4.1 Experimental setup and parameters
In the experiments, an apple, a pear and one and a half oranges are established in 3DS MAX software to form a virtual 3D scene. Then the elemental images are picked up by a synthetic aperture method proposed in , in which a virtual camera created by the software is translated to pick up all the elemental images one by one, as shown in Fig. 4(a) . The focal length of the camera is 15 mm, the aperture is 36 mm, and the field of view (FOV) is 100.4°. The apple, the pear and the center of the one and a half oranges are placed at the distance of 120 mm, 180 mm, and 130 mm from the camera, respectively. A set of 31 H × 31 V images with a pitch of p = 10 mm is obtained. The size of each elemental image is 36 × 36 mm with a resolution of 320 × 320 pixels. Figure 4(b) shows a portion of the elemental images.

■ DATA FOR REVIEW

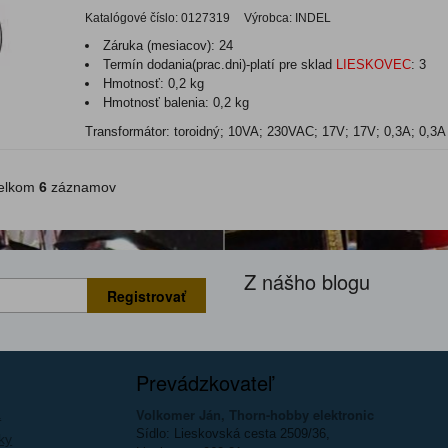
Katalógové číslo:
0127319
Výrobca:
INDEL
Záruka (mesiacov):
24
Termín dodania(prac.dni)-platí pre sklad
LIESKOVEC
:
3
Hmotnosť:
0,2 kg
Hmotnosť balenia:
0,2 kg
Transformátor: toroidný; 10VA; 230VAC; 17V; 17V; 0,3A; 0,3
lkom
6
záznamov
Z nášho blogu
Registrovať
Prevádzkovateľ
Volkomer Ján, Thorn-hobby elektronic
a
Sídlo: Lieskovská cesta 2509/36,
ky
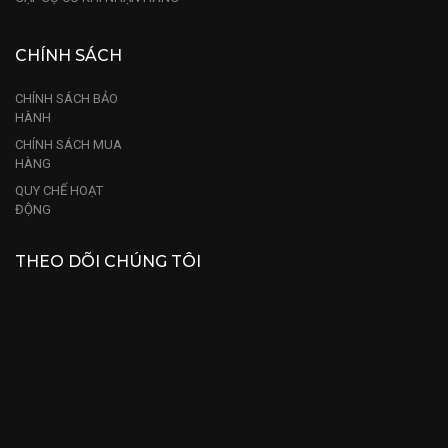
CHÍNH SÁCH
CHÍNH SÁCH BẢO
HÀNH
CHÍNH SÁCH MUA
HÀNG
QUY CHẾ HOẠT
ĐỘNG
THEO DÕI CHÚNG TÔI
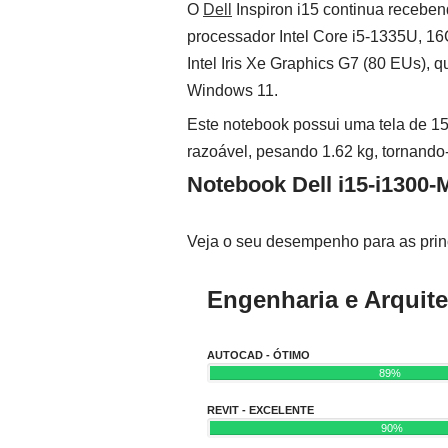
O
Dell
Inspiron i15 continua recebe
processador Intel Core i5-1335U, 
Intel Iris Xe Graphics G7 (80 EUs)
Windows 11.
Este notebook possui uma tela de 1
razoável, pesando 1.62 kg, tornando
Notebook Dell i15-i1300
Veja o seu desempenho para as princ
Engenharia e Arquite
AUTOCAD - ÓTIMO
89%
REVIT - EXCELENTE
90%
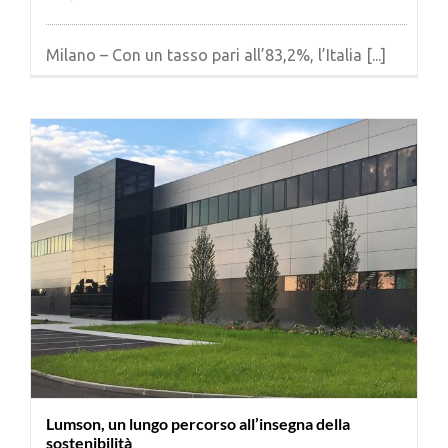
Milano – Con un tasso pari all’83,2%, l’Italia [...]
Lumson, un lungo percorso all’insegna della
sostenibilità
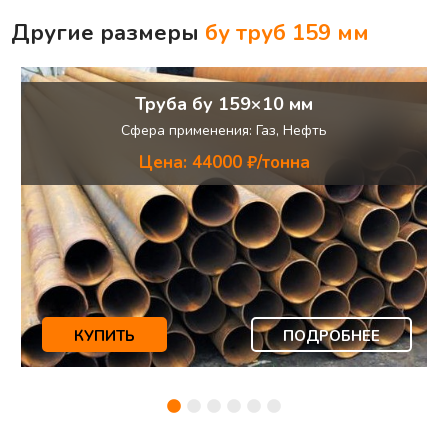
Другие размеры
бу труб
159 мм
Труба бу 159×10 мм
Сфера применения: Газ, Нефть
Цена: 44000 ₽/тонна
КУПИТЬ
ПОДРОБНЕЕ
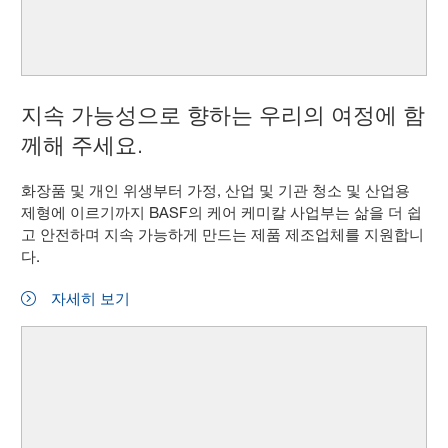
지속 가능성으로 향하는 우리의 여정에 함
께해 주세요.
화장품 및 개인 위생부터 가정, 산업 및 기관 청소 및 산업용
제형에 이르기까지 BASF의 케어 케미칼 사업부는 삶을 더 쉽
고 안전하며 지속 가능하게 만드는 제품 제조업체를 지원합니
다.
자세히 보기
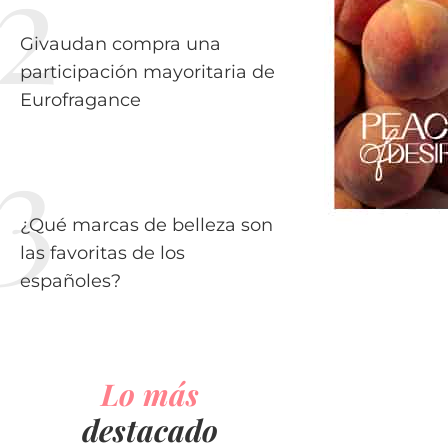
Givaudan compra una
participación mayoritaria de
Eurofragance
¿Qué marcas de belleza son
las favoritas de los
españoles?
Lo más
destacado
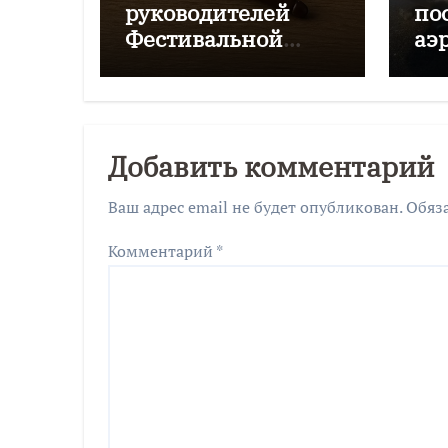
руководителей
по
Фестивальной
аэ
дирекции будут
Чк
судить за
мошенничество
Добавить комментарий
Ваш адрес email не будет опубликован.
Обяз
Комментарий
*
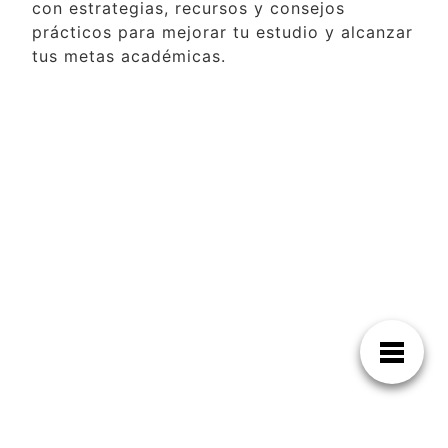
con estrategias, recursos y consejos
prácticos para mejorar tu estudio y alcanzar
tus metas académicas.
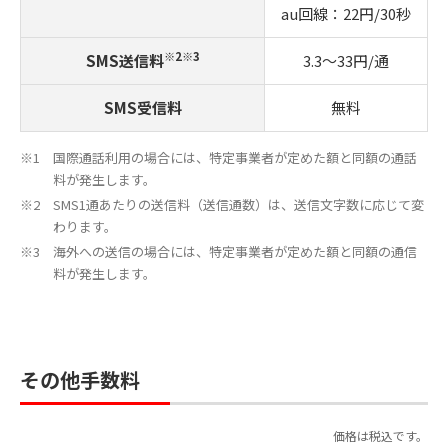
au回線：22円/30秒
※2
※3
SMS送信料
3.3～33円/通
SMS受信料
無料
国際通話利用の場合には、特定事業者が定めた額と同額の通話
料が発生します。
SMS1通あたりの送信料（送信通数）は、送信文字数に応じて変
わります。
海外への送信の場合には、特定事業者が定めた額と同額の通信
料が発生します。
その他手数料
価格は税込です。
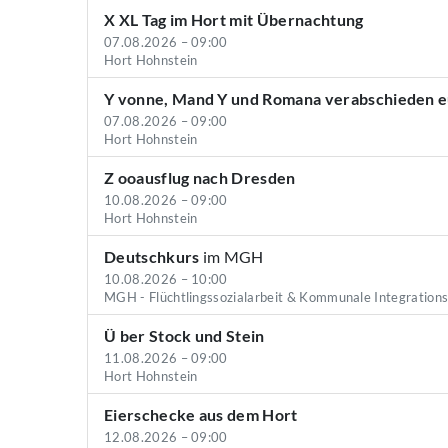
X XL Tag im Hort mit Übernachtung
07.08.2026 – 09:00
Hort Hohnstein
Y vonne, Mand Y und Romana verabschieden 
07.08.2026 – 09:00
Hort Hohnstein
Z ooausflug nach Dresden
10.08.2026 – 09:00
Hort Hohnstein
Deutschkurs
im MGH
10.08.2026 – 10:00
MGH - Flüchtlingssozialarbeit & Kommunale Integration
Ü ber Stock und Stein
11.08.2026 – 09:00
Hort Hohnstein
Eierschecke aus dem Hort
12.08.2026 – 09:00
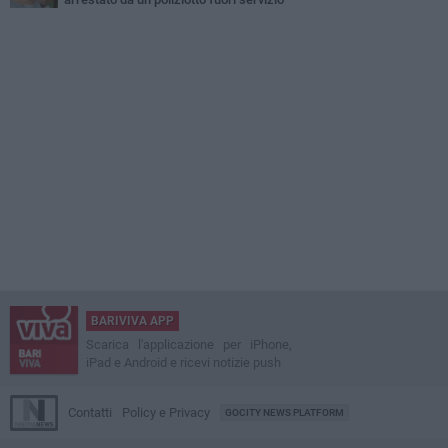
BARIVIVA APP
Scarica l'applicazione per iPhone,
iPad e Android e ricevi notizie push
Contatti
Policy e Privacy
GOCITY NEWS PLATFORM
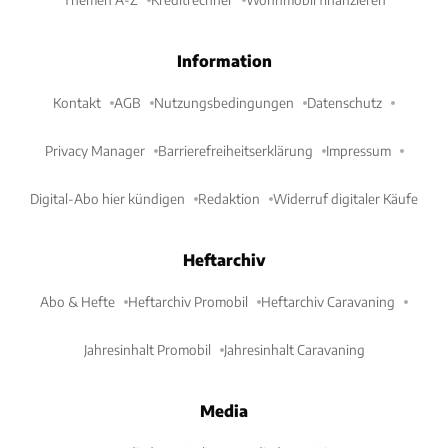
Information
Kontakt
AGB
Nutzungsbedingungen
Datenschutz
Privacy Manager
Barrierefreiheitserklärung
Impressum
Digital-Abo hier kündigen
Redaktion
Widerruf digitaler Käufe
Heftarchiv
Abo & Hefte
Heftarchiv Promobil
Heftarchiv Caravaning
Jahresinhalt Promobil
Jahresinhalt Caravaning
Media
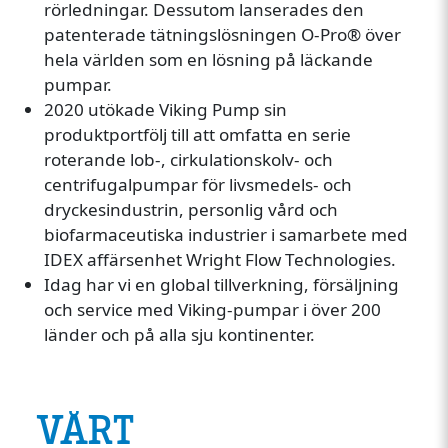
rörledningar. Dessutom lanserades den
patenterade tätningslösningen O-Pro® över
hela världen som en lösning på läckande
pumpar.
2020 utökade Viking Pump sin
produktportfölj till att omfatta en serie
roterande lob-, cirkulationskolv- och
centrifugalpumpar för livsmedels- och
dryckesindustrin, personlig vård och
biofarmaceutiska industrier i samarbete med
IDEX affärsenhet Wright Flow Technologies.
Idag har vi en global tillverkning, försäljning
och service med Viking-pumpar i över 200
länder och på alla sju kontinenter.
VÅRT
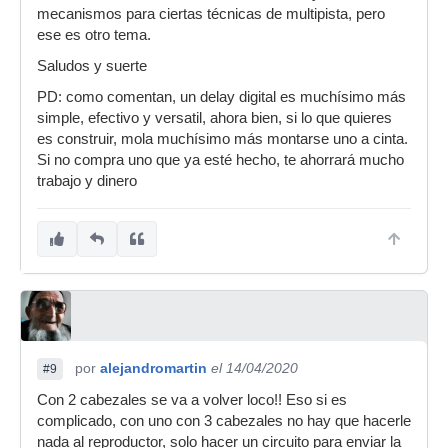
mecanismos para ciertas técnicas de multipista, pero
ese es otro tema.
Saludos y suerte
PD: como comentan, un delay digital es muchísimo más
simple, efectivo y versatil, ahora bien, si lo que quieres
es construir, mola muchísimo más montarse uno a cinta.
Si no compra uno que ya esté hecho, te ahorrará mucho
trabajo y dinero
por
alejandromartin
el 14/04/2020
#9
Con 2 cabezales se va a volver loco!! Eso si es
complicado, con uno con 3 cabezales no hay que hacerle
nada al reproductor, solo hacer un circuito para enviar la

--

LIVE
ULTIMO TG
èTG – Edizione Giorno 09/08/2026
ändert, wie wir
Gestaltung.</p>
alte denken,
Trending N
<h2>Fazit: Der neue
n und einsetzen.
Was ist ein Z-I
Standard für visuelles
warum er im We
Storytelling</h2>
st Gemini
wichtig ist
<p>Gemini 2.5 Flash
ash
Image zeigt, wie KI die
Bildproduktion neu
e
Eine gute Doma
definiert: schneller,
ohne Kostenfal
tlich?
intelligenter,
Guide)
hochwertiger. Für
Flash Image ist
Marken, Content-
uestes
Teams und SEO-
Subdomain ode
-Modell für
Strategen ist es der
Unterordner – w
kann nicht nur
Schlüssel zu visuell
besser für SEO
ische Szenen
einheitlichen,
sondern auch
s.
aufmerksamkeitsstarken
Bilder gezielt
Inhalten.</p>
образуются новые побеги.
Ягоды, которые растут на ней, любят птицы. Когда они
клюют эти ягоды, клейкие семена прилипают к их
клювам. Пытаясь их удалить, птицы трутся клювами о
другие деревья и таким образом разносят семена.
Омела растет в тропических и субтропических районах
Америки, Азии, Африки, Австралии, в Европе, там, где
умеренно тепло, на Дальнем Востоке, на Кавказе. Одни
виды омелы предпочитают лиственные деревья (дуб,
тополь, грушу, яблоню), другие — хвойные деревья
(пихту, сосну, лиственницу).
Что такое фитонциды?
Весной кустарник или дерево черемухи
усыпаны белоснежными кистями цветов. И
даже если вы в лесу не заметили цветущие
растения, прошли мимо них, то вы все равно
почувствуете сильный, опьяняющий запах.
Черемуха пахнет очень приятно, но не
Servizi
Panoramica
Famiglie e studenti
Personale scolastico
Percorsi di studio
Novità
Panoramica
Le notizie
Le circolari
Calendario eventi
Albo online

■ EXERCISE A
Answer these questions from the experimental setup passage, one short answer per line:
(i) What is the focal length of the virtual camera?
(ii) How far from the camera is the pear placed?
(iii) What is the resolution of each elemental image?
■ EXERCISE B
Write the next part of the experimental setup passage, starting after its final sentence.

■ TASK RESPONSE A
(i) 15 mm
(ii) 180 mm
(iii) 320 × 320 pixels

■ TASK RESPONSE B
To prove the proposed model, EIAs are generated from the original set of elemental images, and both computer simulations and optical experiments are performed to reconstruct the 3D images. The reconstruction lenslet array is composed of 27 × 27 lenslets with focal length f = 10.4 mm, pitch p = 7.55 mm, and the size of each elemental image is 29 × 29 pixels. The synthetic EIAs are placed at a distance of g = f = 10.4 mm behind the lenslet array to form an II display with large depth which is first proposed in . The synthetic EIAs are printed with a high-resolution inkjet printer (Cannon iX4000, the maximum resolution is 4800*1200 dpi) in the optical experiments. Due to the limited experimental conditions, we use two lenticular sheets crossed orthogonally instead of a lenslet array which is proposed in , as shown in Fig. 5 , and the overlapped part of the two cylindrical lenses corresponds to elemental lenses with rectangular aperture of the conventional lenslet array . In the computer simulations, the visualization calculations are realized in the computer with the method proposed in . A digital camera of SONY Cyber-shot DSC-TX100 with a 16.2 mega pixels CMOS sensor (a virtual observer in the computer visualization) is placed at a distance of 1.5 m from the lenslet array to capture the reconstructed 3D images. The left and the right perspectives are taken at 60 mm from the center view (approx. 2.3°), respectively.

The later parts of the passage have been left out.